Es ist paradox: Kaum ein Job scheint so sicher – und kaum einer ist gleichzeitig so fordernd. Der Fachkräftemangel ist real. Überall. Von der Nordseeküste bis in die bayerischen Alpen. Gute Leute werden gesucht, und zwar dringend. Bewerbungen? Oft nur ein Gespräch entfernt vom Arbeitsvertrag. Aber: Die Bedingungen variieren. Während manche Regionen mit attraktiven Zusatzleistungen locken (betriebliche Altersvorsorge, Zuschläge, manchmal sogar Dienstwohnungen), kämpfen andere mit Überstundenbergen und magerem Dienstplan. Die Frage nach Vereinbarkeit von Beruf und Privatleben? Brandaktuell.
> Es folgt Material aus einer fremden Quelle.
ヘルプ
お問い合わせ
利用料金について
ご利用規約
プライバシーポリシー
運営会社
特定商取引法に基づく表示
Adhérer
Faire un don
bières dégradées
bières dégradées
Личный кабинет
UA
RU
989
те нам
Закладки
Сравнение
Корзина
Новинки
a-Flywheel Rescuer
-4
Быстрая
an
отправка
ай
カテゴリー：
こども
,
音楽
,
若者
In Teilzeit sind Einstieg und Umstieg häufig leichter, Familienfreundlichkeit bleibt aber ein Reizthema – geregelte Arbeitszeiten, verlässliche Freizeit, Homeoffice in der Pflege? Schön wär’s, zumindest auf Station. Und doch: Viele Projekte schießen aus dem Boden, flexible Modelle werden – wenn auch langsam – ausprobiert. Mut machen die Kollegen, die Nein sagen lernen und Selbstfürsorge nicht als Egoismus sehen. Balance ist in der Pflege kein Zustand – eher eine tägliche Verhandlung mit sich selbst, zwischen Ideal und Notwendigkeit.
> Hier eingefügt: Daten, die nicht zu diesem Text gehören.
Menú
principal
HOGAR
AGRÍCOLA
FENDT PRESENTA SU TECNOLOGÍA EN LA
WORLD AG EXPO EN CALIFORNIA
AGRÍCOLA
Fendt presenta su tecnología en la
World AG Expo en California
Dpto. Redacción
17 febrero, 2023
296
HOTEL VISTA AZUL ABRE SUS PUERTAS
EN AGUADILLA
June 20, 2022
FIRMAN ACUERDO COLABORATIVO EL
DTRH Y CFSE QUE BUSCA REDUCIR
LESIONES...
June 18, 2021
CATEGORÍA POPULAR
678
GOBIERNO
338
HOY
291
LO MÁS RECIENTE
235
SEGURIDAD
Ob ich ein Technik-Fan bin? Sagen wir so: Wenn’s den Alltag erleichtert, gerne. Vieles verändert sich. Digitale Dokumentation ist längst da, smarte Matten melden Stürze, Telemedizin rückt näher. Manchmal fragt man sich, ob der Pfleger durch den Bildschirm kommt … Aber es bleibt dabei: Algorithmen übernehmen keine Gespräche am Bett. Technik kann Doku erleichtern, Prozesse verschlanken, Fehler vermeiden helfen. Aber Menschen ersetzen? Schwer vorstellbar. Was viele unterschätzen: Die Nähe, das Halten einer Hand – das kann keine App. Ja, auch junge Berufseinsteiger sind gefragt, ihre Erfahrung mit digitalen Tools einzubringen. Nicht jede Neuerung ist Segen, aber kluge Köpfe können die Pflege weiterentwickeln – vielleicht sogar so, dass irgendwann nicht mehr alle nach zehn Jahren ausgebrannt sind. Ich halte es für möglich, mit einer Mischung aus Pragmatismus, Innovation und einer ordentlichen Portion Menschlichkeit. Alten Wein in neuen Schläuchen braucht keiner – aber Menschen, die Herzen und Technik verbinden, umso mehr.